UBS was fined £29.7 million by UK regulators. The Financial Services Authority handed out its third largest fine (paywall) in history to UBS, for failing to control a rogue trader that cost the bank $2.3 billion in 2011. The Financial Times reported that the regulator cited ineffective computer risk controls and “poorly executed and ineffective supervision”, which allowed Kweku Adoboli to breach risk limits and book fictitious trades. Last week, Adoboli was sentenced to seven years for fraud.
Matters of debate:
Russian President Vladimir Putin just made the greatest mistakes of his political career, and is turning Russia into a giant Enron.

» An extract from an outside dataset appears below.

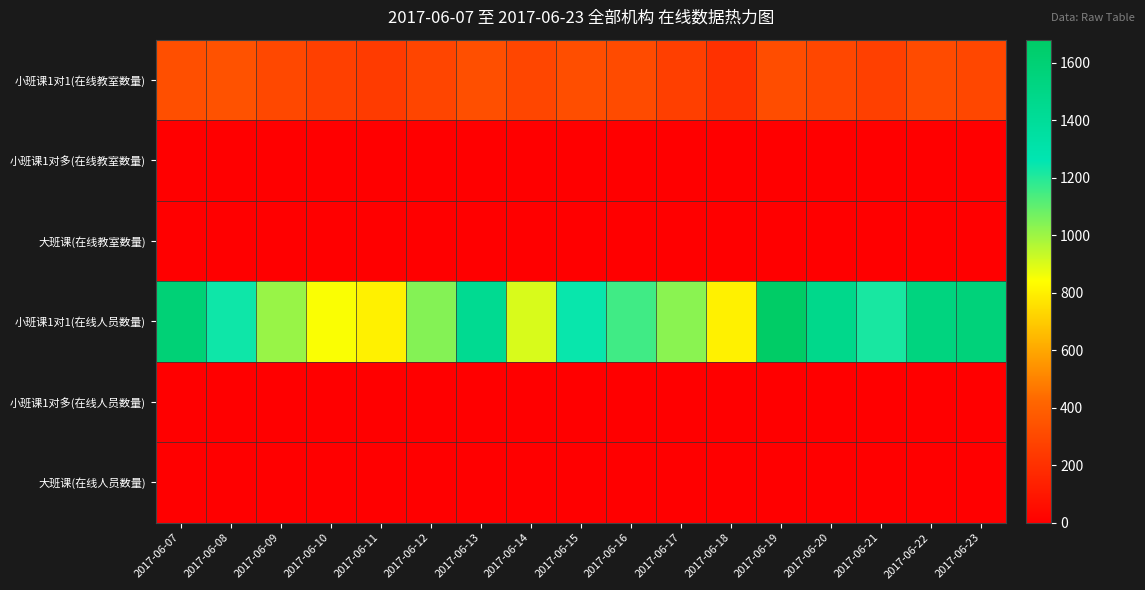

What is the spread (max minus min) of values at 2017-06-20?

1474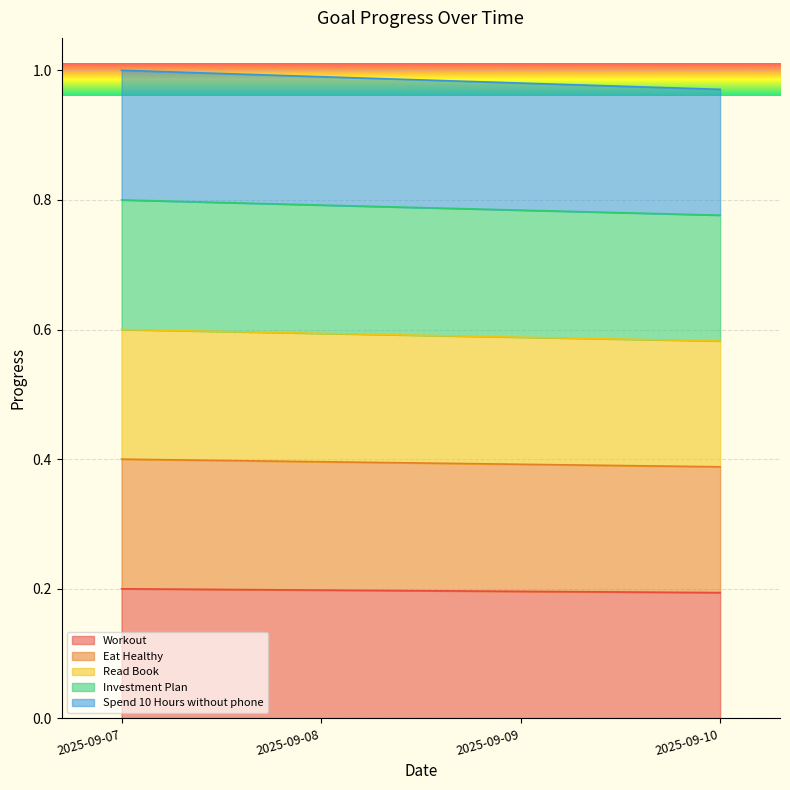

True or false: Eat Healthy and Workout intersect in this chart.

False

Is Egypt President Mohammed Morsi Abe Lincoln in disguise or another Mubarak?
Faster wireless data connections make economies grow faster.
How about a minimum tax on the wealthy? Warren Buffett makes the case for ensuring people like him have to pay at least 35%.
People make more rational decisions about money when given choices in a foreign language. Common biases disappeared when options were presented in a language other than their mother tongues.
Dubai isn’t content to be home to the world’s largest shopping mall. It’s building an even bigger one.
Vitamin K is more important than we thought. A study in the Netherlands has revealed its surprising and beneficial effects on the human circulatory system.
A psychologist in India says that autistic children can better excel at school. But they should be diagnosed and enrolled in special classes before the age of three.